= Louis Émile Gratia =

French music educator 1878-1962

Louis Émile Georges Gratia (17 September 1878 – 31 October 1962) was a French musician, composer, musicologist, musical editor and arranger.

==Life==
Gratia was born in Lunéville, (Meurthe-et-Moselle). His father was the painter Charles Louis Gratia (1815–1911) who, after his return to France in 1867, settled for a time in Lunéville and remarried.

Gratia specialized in music education, making editions of piano music and arrangements for effective piano pedagogy and acquisition of music theory. His work won the attention and support of important French musicians and teachers like organist Charles-Marie Widor and pianist Isidor Philipp.

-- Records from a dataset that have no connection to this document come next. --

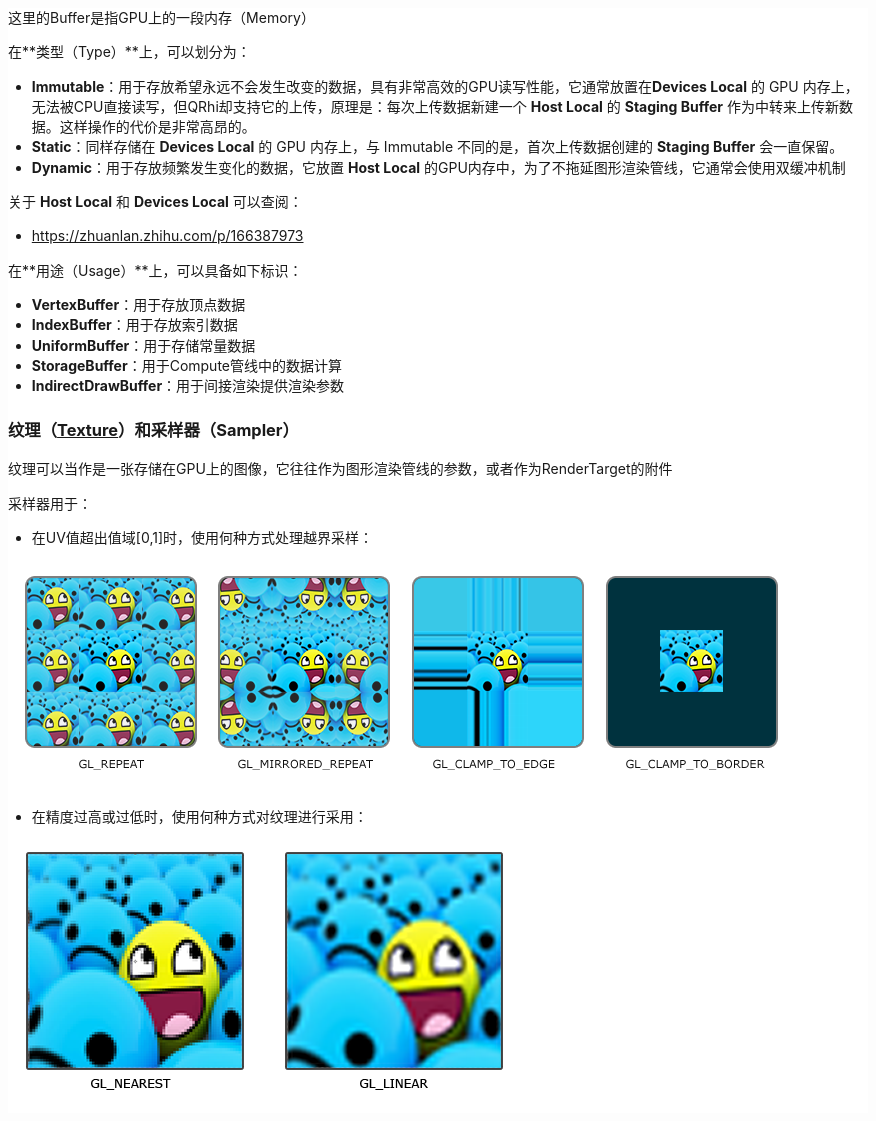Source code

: 这里的Buffer是指GPU上的一段内存（Memory）

在**类型（Type）**上，可以划分为：

- **Immutable**：用于存放希望永远不会发生改变的数据，具有非常高效的GPU读写性能，它通常放置在**Devices Local** 的 GPU 内存上，无法被CPU直接读写，但QRhi却支持它的上传，原理是：每次上传数据新建一个 **Host Local** 的 **Staging Buffer** 作为中转来上传新数据。这样操作的代价是非常高昂的。
- **Static**：同样存储在 **Devices Local** 的 GPU 内存上，与 Immutable 不同的是，首次上传数据创建的 **Staging Buffer** 会一直保留。
- **Dynamic**：用于存放频繁发生变化的数据，它放置 **Host Local** 的GPU内存中，为了不拖延图形渲染管线，它通常会使用双缓冲机制

关于 **Host Local**  和 **Devices Local** 可以查阅：

- https://zhuanlan.zhihu.com/p/166387973

在**用途（Usage）**上，可以具备如下标识：

- **VertexBuffer**：用于存放顶点数据
- **IndexBuffer**：用于存放索引数据
- **UniformBuffer**：用于存储常量数据
- **StorageBuffer**：用于Compute管线中的数据计算
- **IndirectDrawBuffer**：用于间接渲染提供渲染参数

### 纹理（[Texture](https://en.wikipedia.org/wiki/Image_texture)）和采样器（Sampler）

纹理可以当作是一张存储在GPU上的图像，它往往作为图形渲染管线的参数，或者作为RenderTarget的附件

采样器用于：

- 在UV值超出值域[0,1]时，使用何种方式处理越界采样：

![img](Resources/texture_wrapping.png)

- 在精度过高或过低时，使用何种方式对纹理进行采用：

![img](Resources/texture_filtering.png)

He died in Clichy (Hauts-de-Seine), in the suburbs of Paris.

==Works==
===Writings===
- Étude du piano: Comment réaliser un maximum de progrès à l’aide d'un minimum de travail (Piano study: how to make the most progress with the least work). Preface by Charles-Marie Widor (Paris: Delagrave 1914).
- Instruments de musique du XXe siècle: Les conséquences pédagogiques, professionnelles, sociales, artistiques (Musical instruments of the 20th century; pedagogical, professional, social, and artistic consequences) (Paris: Heugel, 1931).
- Répertoire pratique du pianiste: Précedé de conseils préliminaires pour apprendre les notes et le solfège, aider au choix et à l'étude des morceaux : accompagné de 20 exemples musicaux (How a pianist should practice: with preliminary advice for learning the notes and music theory, to help in the choice and study of pieces, accompanied by 20 musical examples). Preface by Isidor Philipp (Paris: Delagrave, 1931).

===Compositions===
- L'Harmonium pour tous (23 pieces)
- Abrégé des grands maîtres recueil (2 volumes with 20 pieces each)
- Danse de la fée Dragée. Extrait simplifié du ballet de Casse-Noisette de Tschaïkowsky (Dance of the sugar plum fairy, simplified selection of Tchaikovsky's ballet The Nutcracker) (Paris: L. Philippo, 1952).
- Valse des fleurs. Extrait simplifié du ballet de Casse-Noisette de Tschaïkowsky (Waltz of the flowers, simplified selection from Tchaikovsky's ballet The Nutcracker) (Paris: L. Philippo, 1952).